In 1955 the Vreelands moved to a new apartment which was decorated exclusively in red. Diana Vreeland had Billy Baldwin decorate her apartment.[15] She said, “I want this place to look like a garden, but a garden in hell”.[13] Regular attendees at the parties the Vreelands threw were socialite C. Z. Guest, composer Cole Porter, and British photographer Cecil Beaton[13] Paramount‘s 1957 movie musical Funny Face featured a character—Maggie Prescott as portrayed by Kay Thompson—based on Vreeland.[16]

In 1960 John F. Kennedy became president and Diana Vreeland advised the First Lady Jacqueline Kennedy in matters of style. “Vreeland advised Jackie throughout the campaign and helped connect her with fashion designer Oleg Cassini, who became chief designer to the first lady”.[17] “I can remember Jackie Kennedy, right after she moved into the White House…It wasn’t even like a country club, if you see what I mean-plain.” Vreeland occasionally gave Mrs. Kennedy advice about clothing during her husband’s administration, and small advice about what to wear on Inauguration Day in 1961.[18]

In spite of being extremely successful, Diana Vreeland made a small amount of money from the Hearst Corporation, which owned Harper’s Bazaar. Vreeland says that she was paid $18,000 a year from 1936 with a $1,000 raise, finally, in 1959. She speculated that newspaper magnate William Randolph Hearst‘s castle in San Simeon, California, “must have been where the Hearst money went”.[19]

Vogue 1963–1971 and the Metropolitan Museum of Art

According to some sources, hurt that she was passed over for promotion at Harper’s Bazaar in 1957, she joined Vogue in 1962. She was editor-in-chief from 1963 until 1971. Vreeland enjoyed the sixties enormously because she felt that uniqueness was being celebrated. “If you had a bump on your nose, it made no difference so long as you had a marvelous body and good carriage.”[20] During her tenure at the magazine, she discovered the sixties “youthquake” star Edie Sedgwick. In 1984 Vreeland explained how she saw fashion magazines. “What these magazines gave was a point of view. Most people haven’t got a point of view; they need to have it given to them-and what’s more, they expect it from you. […][I]t must have been 1966 or ’67. I published this big fashion slogan: This is the year of do it yourself. […][E]very store in the country telephoned to say, ‘Look, you have to tell people. No one wants to do it themselves-they want direction and to follow a leader!'”[21]

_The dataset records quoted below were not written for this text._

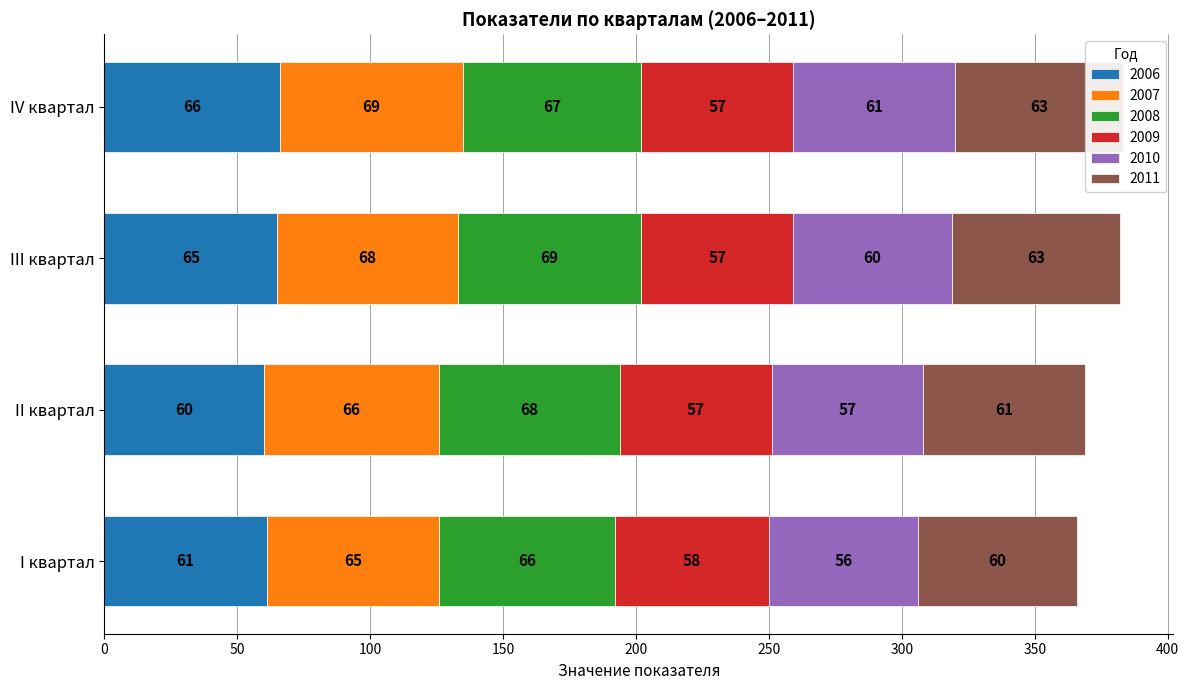

What is the difference between the highest and lowest values at II квартал?

11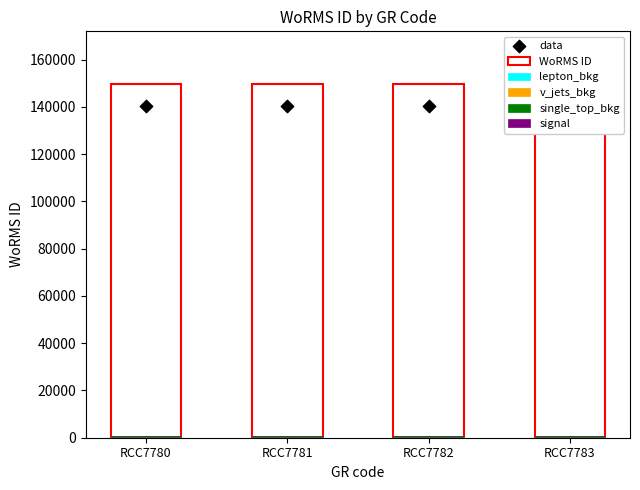

At how many categories does at least one series exceed 6086?

4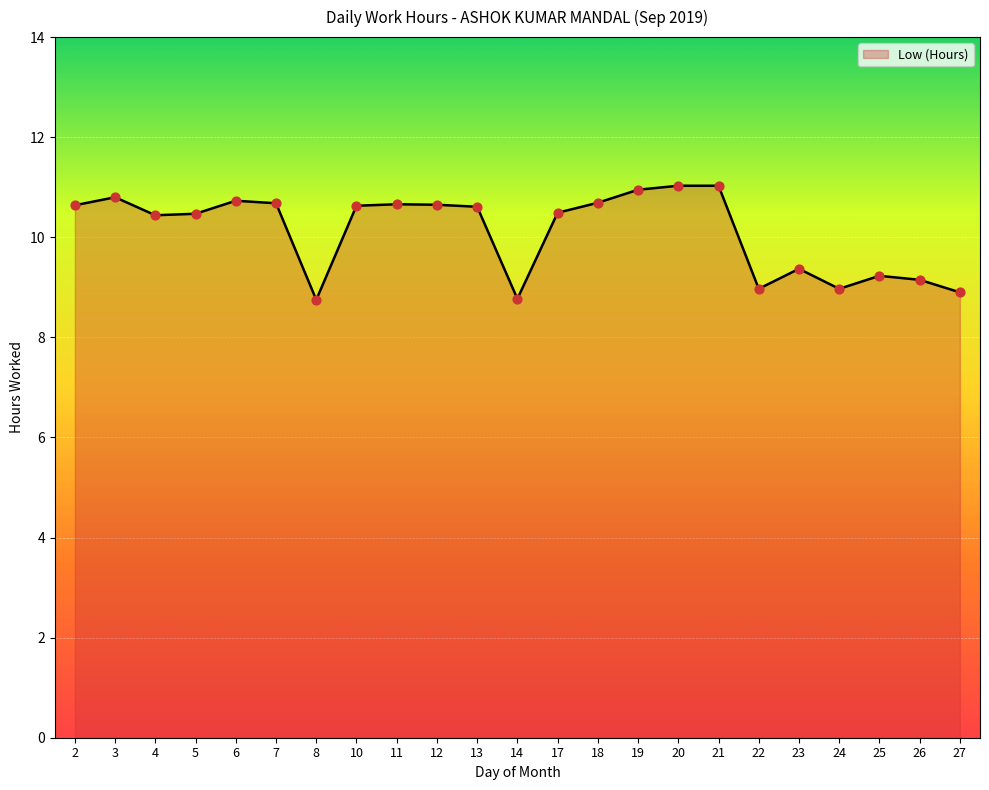

Approximately how many times larger is the value at 4 compared to 20?

0.9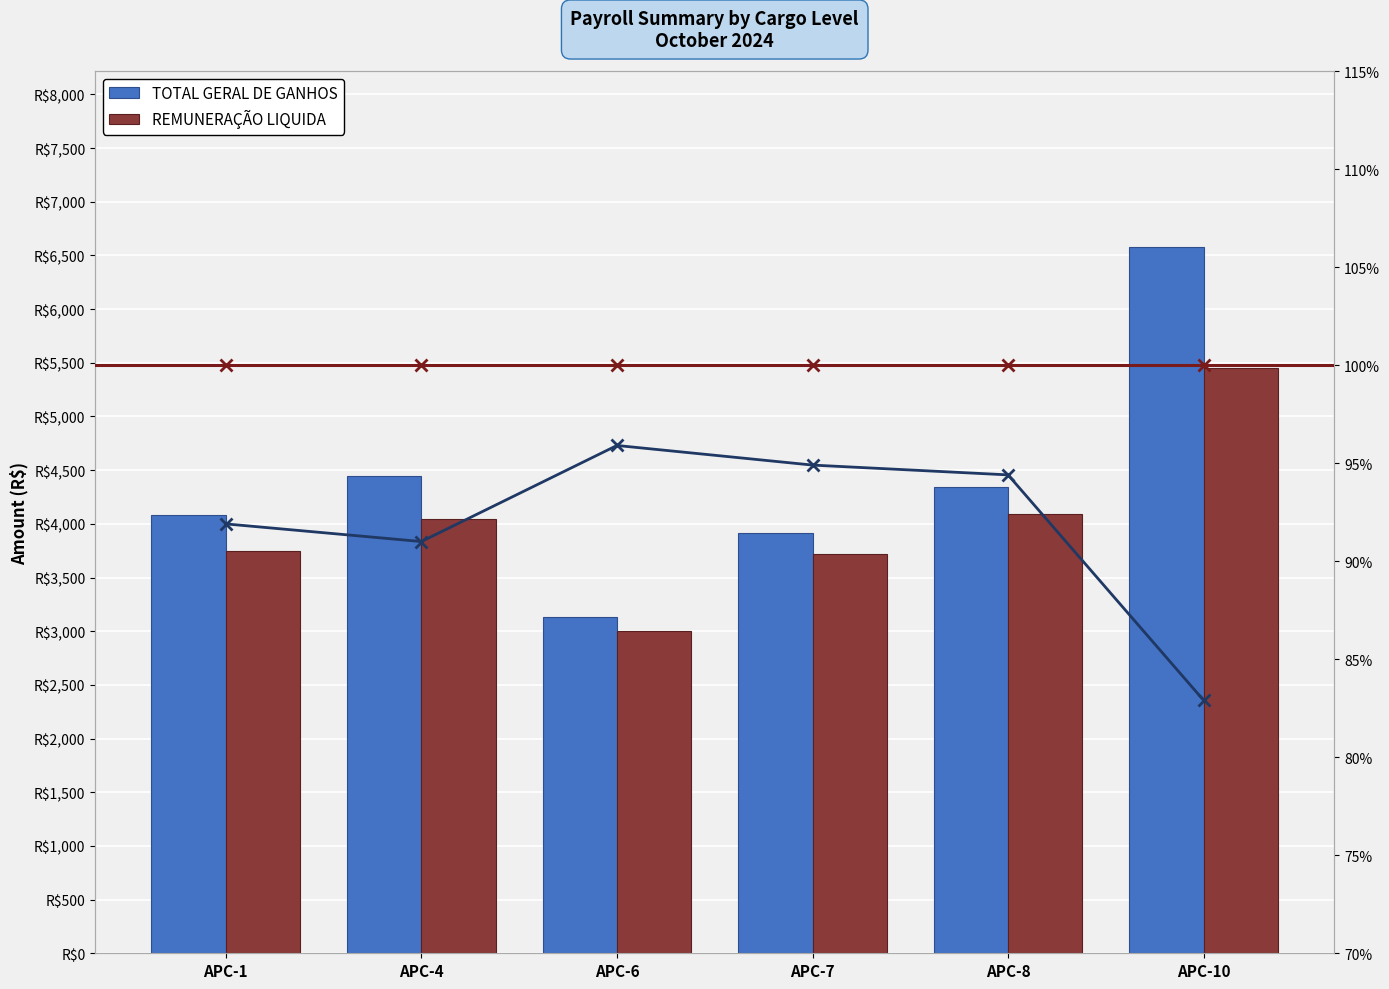

What is the difference between the highest and lowest values at APC-7?

3821.2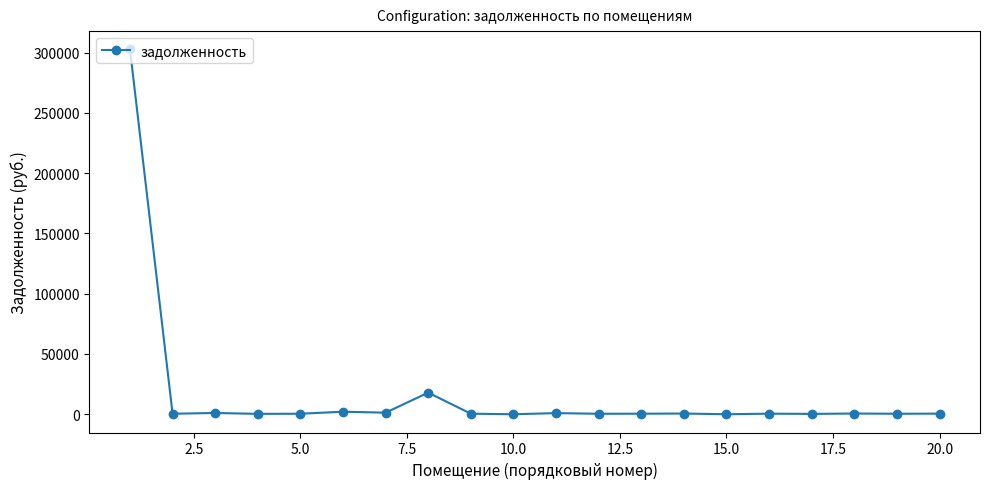

What is the difference between the maximum and minimum values?

302642.1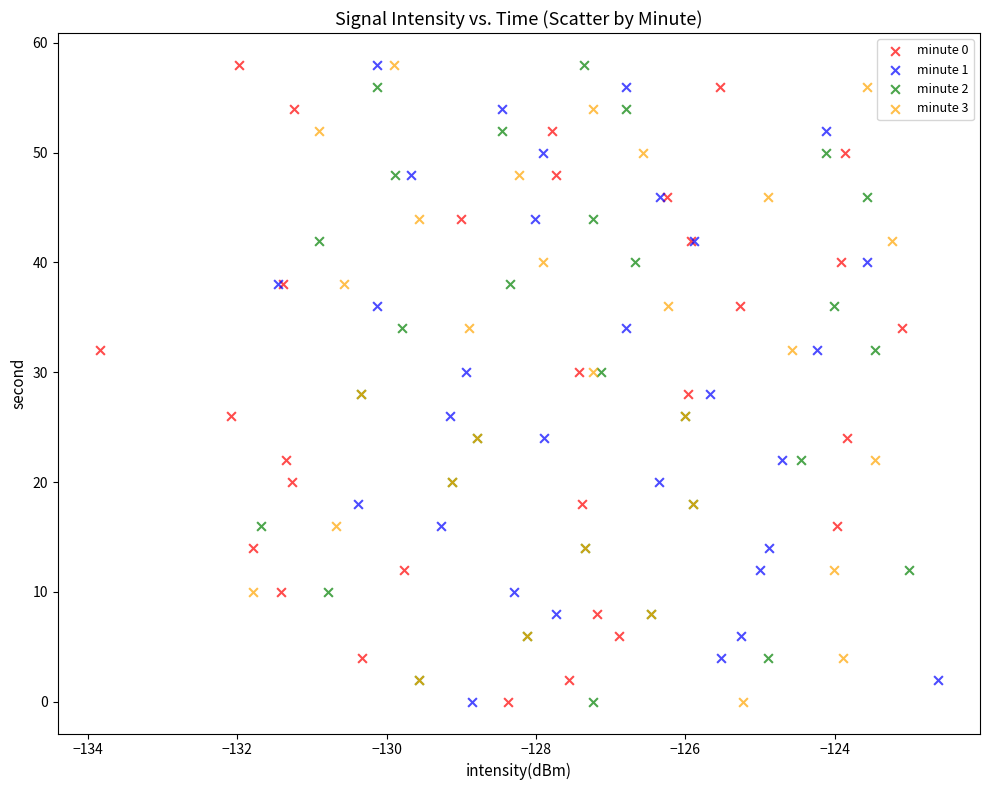

What are all the series names shown in the legend?

minute 0, minute 1, minute 2, minute 3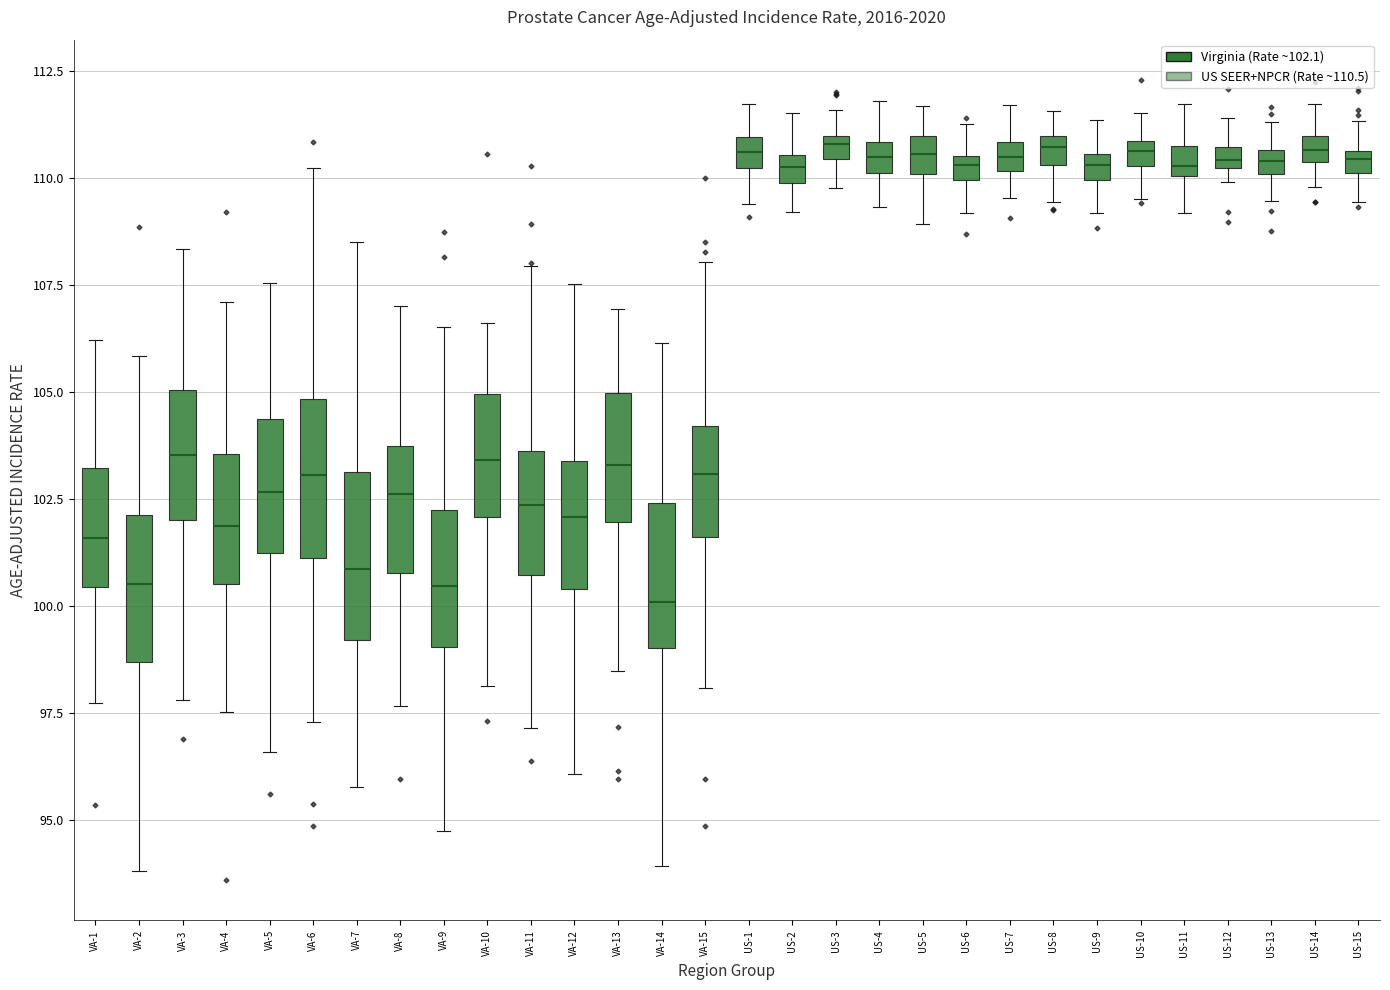

Where does the upper whisker of the box for VA-15 end on the y-axis? The values are not printed on the chart, so give them approximately, as read against the axis.

108.0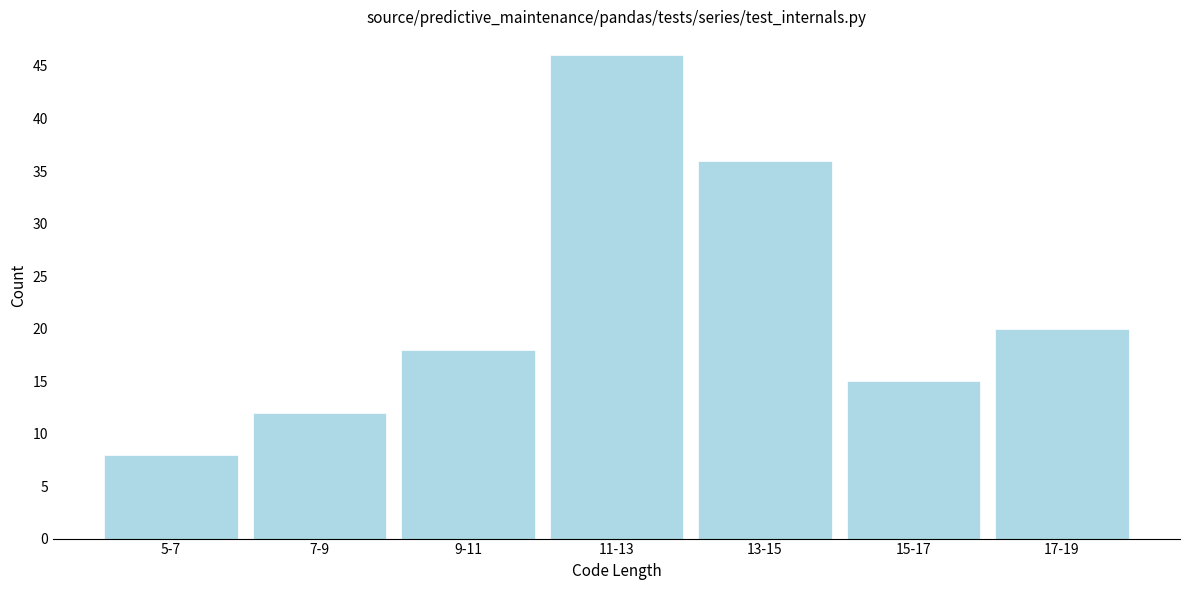

Reading left to right, what are all the values shown in this chart?

5-7=8	7-9=12	9-11=18	11-13=46	13-15=36	15-17=15	17-19=20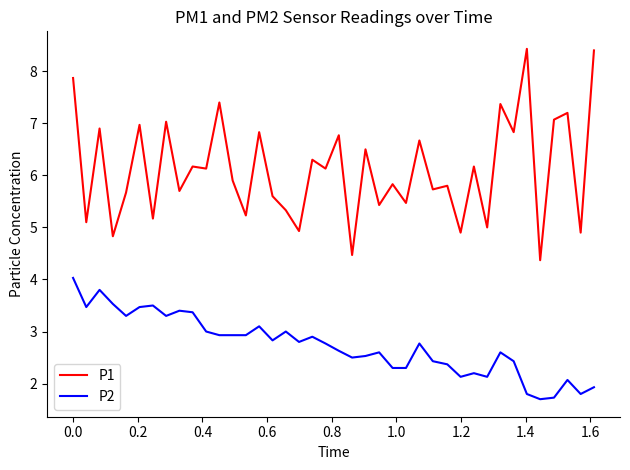

What is the difference between the maximum and minimum values in the P1 series?

4.1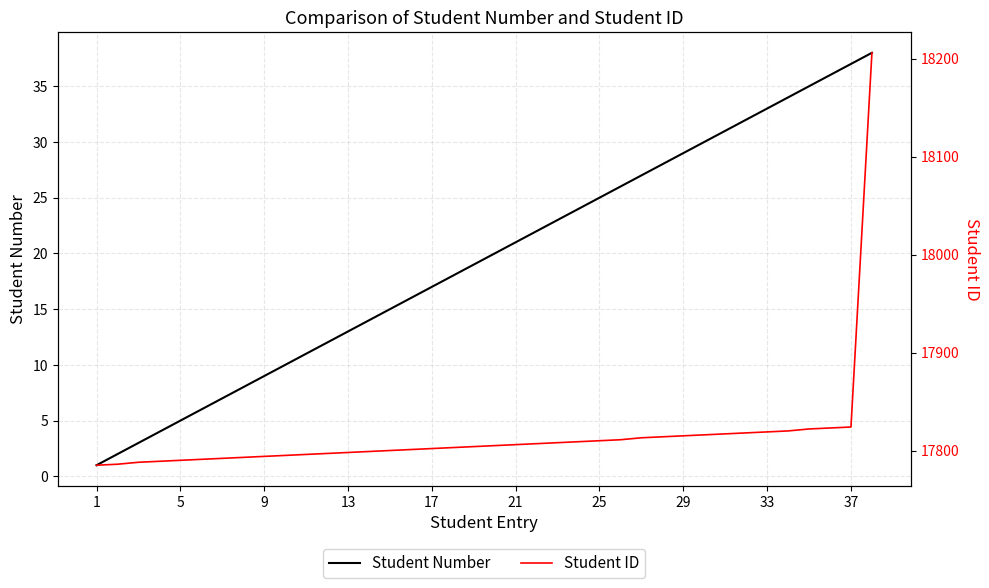

What is the spread (max minus min) of values at 37?

17787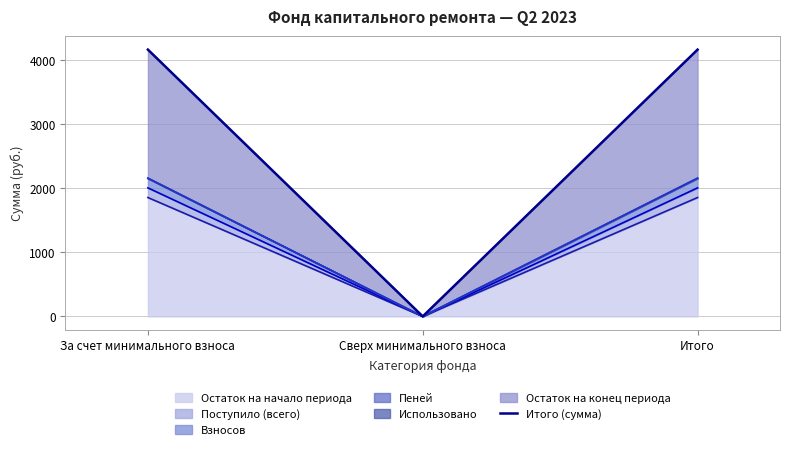

Reading right to left, list all the values displayed in this chart.

Итого=4167.3	Сверх минимального взноса=0.0	За счет минимального взноса=4167.3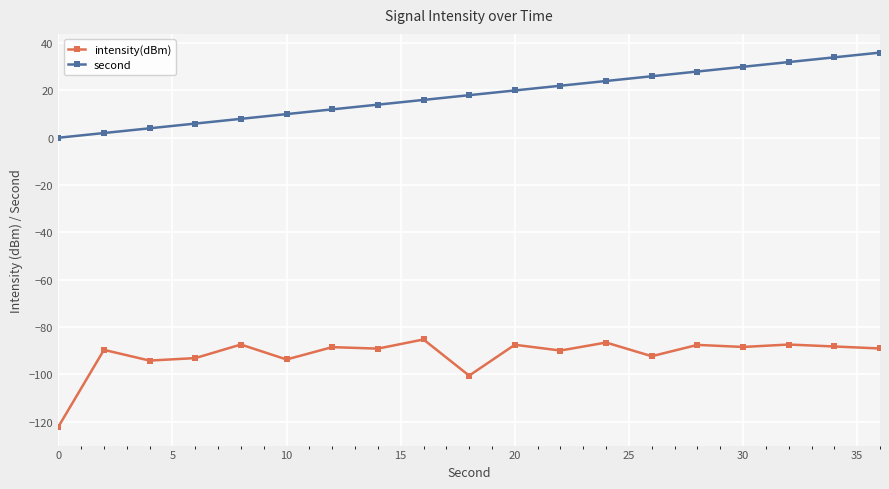

Which series has the largest total across all categories?

second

After she was fired from Vogue, she became consultant to the Costume Institute of the Metropolitan Museum of Art in New York in 1971. By 1984, according to Vreeland’s account, she had organized twelve exhibitions.[22] Artist Greer Lankton created a life-size portrait doll of Vreeland that is on display at the museum.

Later years

In 1984 Vreeland wrote her autobiography, D.V. In 1989 she died of a heart attack at age 86 at Lenox Hill Hospital, on Manhattan’s Upper East Side in New York City.